Босиком по льду идёт весна. Скоро каникулы.
За ней топает стадо саранчи в валенках. Ледобредит залив. Саранча ёжится на берегу, платочками машет. Льдина с учительницей кружится, искрится. Вчера был день. Паденье тел усталых, трепетанье флага, картины, сон – всё вдалеке. Вот исчезает берег. Вечер. Вечер.
Сияющий эллипс
В зоологическом музее тишина, безлюдье. В блестящих, скрипящих на чётных ступенях туфлях поднялся на второй этаж. Долго искал. Выбился из драгоценного терпения. Поднялся выше. Медленно подошёл к искомому. Склонился.

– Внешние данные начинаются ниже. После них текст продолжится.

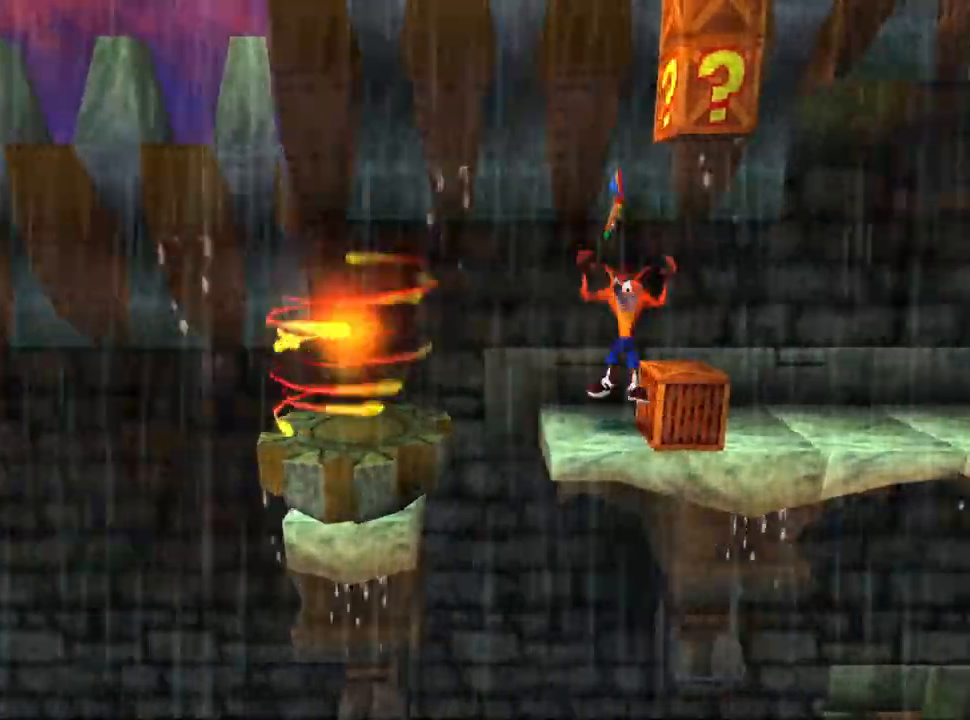
{"buttons": [], "events": [[100, "CROSS", "up"], [100, "DPAD_RIGHT", "down"], [200, "DPAD_RIGHT", "up"]]}
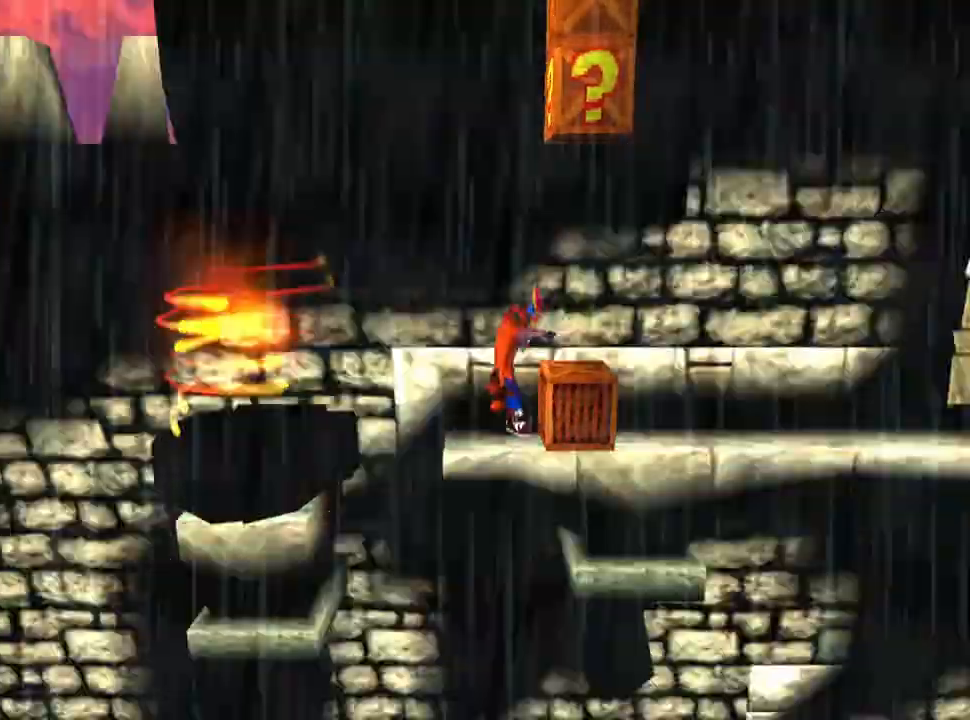
{"buttons": ["CROSS"], "events": [[67, "CROSS", "down"], [200, "DPAD_RIGHT", "down"], [333, "DPAD_RIGHT", "up"]]}
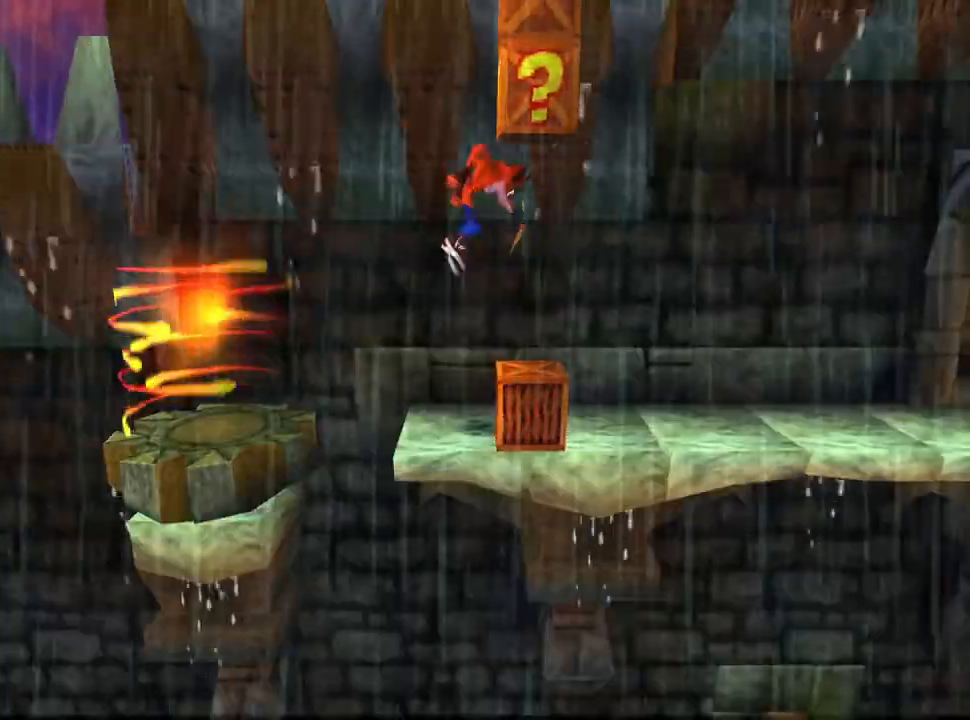
{"buttons": [], "events": [[433, "CROSS", "up"]]}
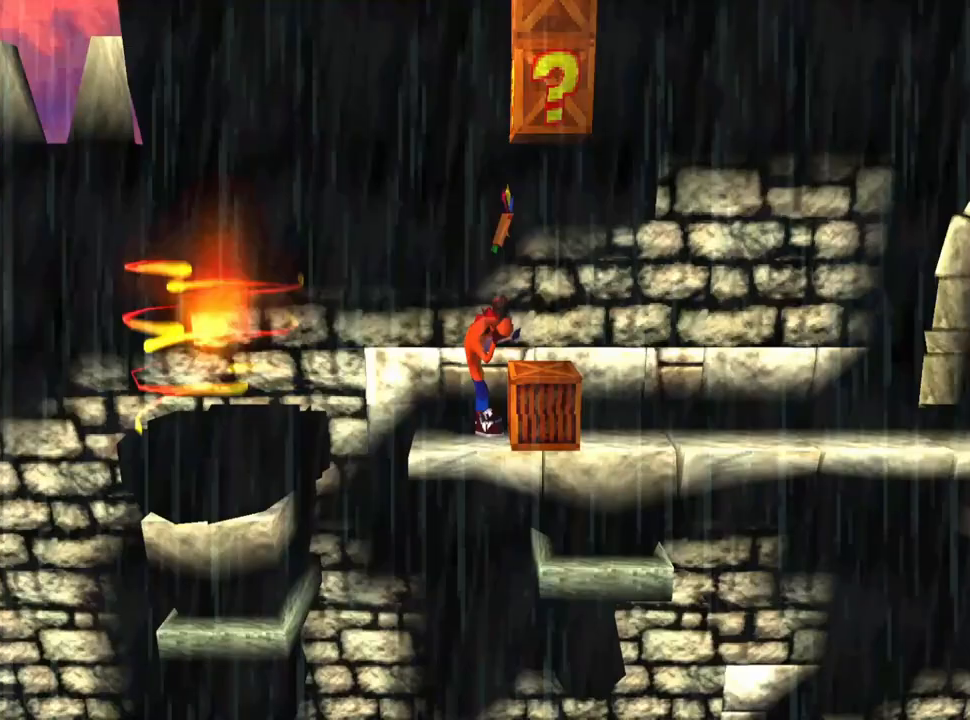
{"buttons": [], "events": [[67, "DPAD_RIGHT", "down"], [100, "CROSS", "down"], [133, "CROSS", "up"], [233, "DPAD_RIGHT", "up"]]}
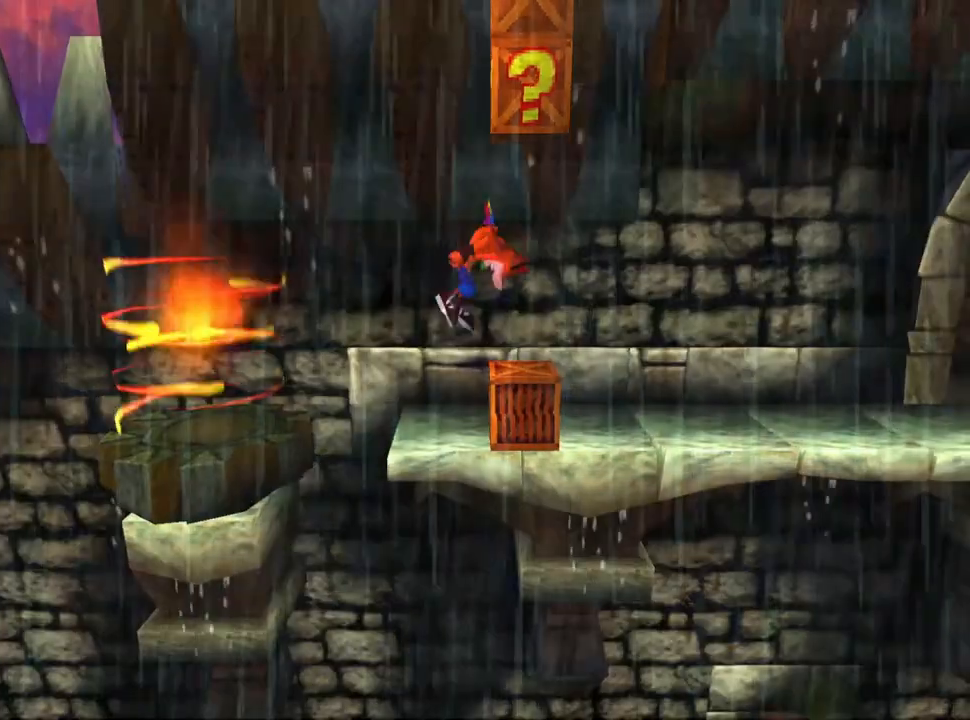
{"buttons": ["CROSS"], "events": [[33, "CROSS", "down"]]}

На сфере жемчуга сидит тарантул старый. Он обнимает серебристый кокон, и согревает молчаливо, и чувствует: искрится напевное сияние. То – сожаленье об утрате моря, о предстоящем плене в лапках броши на человеческой груди крикливой. Молчит паук. Скорбит, что жемчугу не стал он другом, хотя за согревание расплата больше, и за свободу от ювелирных козней – тоже. Отдай мне, шар, уменье продаваться, я каплю яда подарю за это, чтоб полновесней и сильнее стали моя угрюмость и света твоего спирали… Он был последним посетителем. Покидая скелеты и мумии, мысленно произнёс: вы уже там.
Цивцувили пташки. Небо расхорошелось. Асфальт пропотел. Корабельные рощи воспрянули духом. Колбы жизни взорвались оранжевопенно.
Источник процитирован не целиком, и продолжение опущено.